START Quoted text

AWS PostgreSQL – Speed Up Insertion via Python Script

amazon-rdsawspostgresqlpython

I have 120,000 csv inside my AWS EC2 instance, each containing 120,000 rows. I can't insert each of them as is into my AWS RDS postgresql DB, that will be 120,000^2 = 14,400,000,000 records. Each csv is about 2 MB.

My approach is:

  • Python script that converts 120,000 records into just 1 record (list of dictionary) for each csv (now 5 MB after condensing the data) with the help of pandas library
  • The python script then insert each csv's 1 record into AWS postgresql database via pandas.to_sql (which uses sqlalchemy
  • I use python multiprocessing module to fully utilize my AWS EC2 to speed up data insertion
  • I did not create additional indexes in order to speed up my data insertion
  • I use AWS EC2 instance with up to 25GB of network connection

My observation is:

  • At the beginning, my code will insert 50 csv per min, which is decent speed
  • However, right now, with 50k csv being inserted, it only insert 1k csv in 5 hours, about 3.33 csv per min
  • I tried using psql \copy and realized that it takes between 30-50 sec to insert 1 csv, that's slower than my script that converts the data and insert into the DB directly

I am not sure how I can speed up things up.

Best Answer

t2 classes are unsuitable for high work loads, by design. Once you have used up all your CPU credits, performance is abysmal. Again, by design.

Don't use t2 (or any t*) instances if you care about performance.

As far as I can tell, there is no way to monitor the CPU credits on RDS (the way you can on EC2)

END Quoted text
START Data records

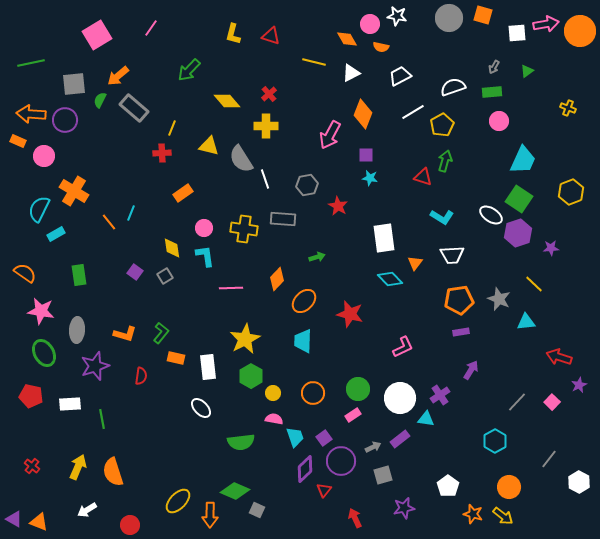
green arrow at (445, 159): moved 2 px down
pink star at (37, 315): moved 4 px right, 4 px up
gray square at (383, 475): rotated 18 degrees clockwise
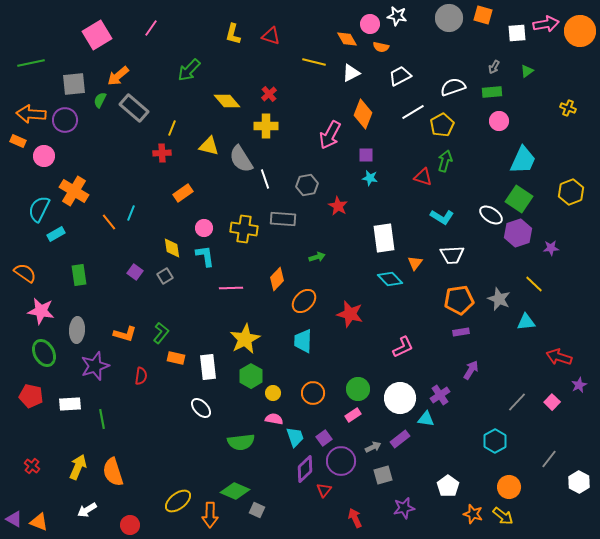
yellow ellipse at (178, 501): rotated 8 degrees clockwise
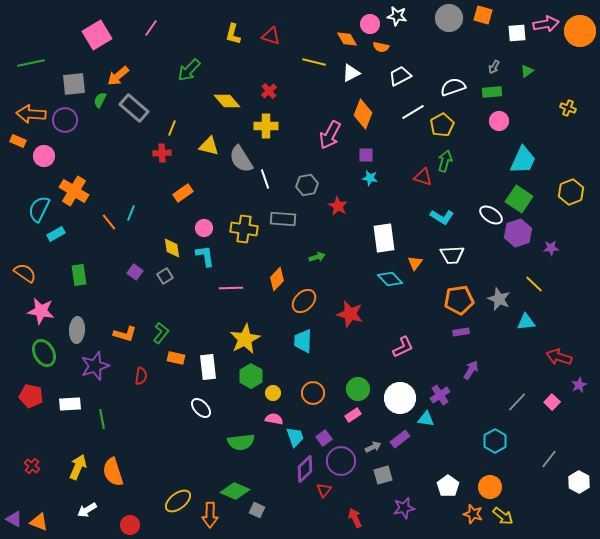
red cross at (269, 94): moved 3 px up
orange circle at (509, 487): moved 19 px left
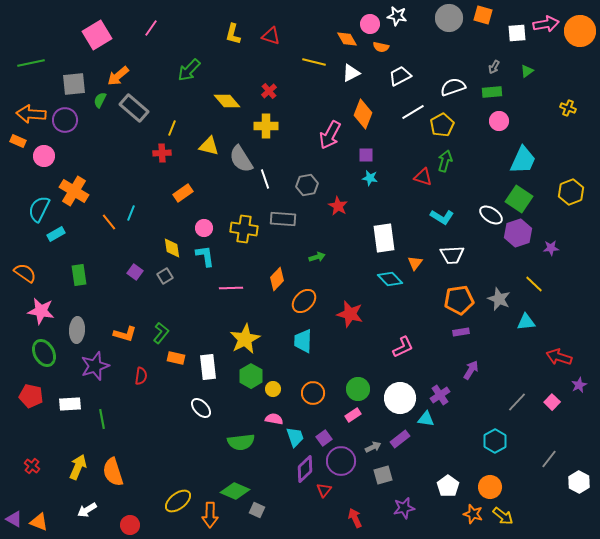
yellow circle at (273, 393): moved 4 px up
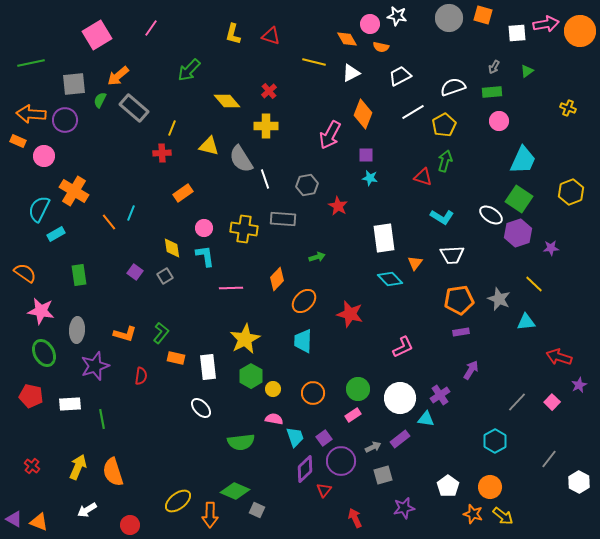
yellow pentagon at (442, 125): moved 2 px right
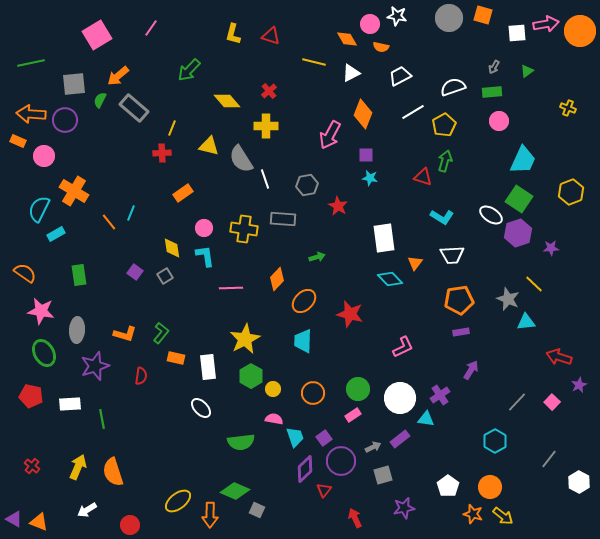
gray star at (499, 299): moved 9 px right
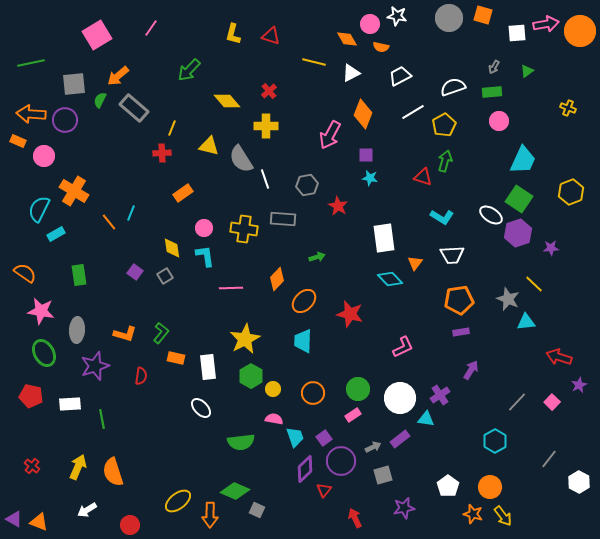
yellow arrow at (503, 516): rotated 15 degrees clockwise
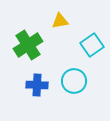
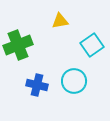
green cross: moved 10 px left; rotated 12 degrees clockwise
blue cross: rotated 10 degrees clockwise
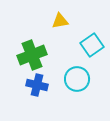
green cross: moved 14 px right, 10 px down
cyan circle: moved 3 px right, 2 px up
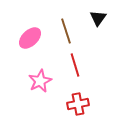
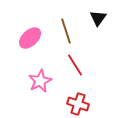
red line: rotated 15 degrees counterclockwise
red cross: rotated 30 degrees clockwise
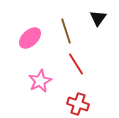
red line: moved 1 px right, 1 px up
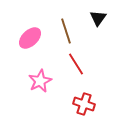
red cross: moved 6 px right
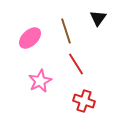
red cross: moved 3 px up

END Data records

Task objective>
In the forum thread on speeding up PostgreSQL insertion, how long does psql \copy take to insert one csv?

Result>
Between 30 and 50 seconds.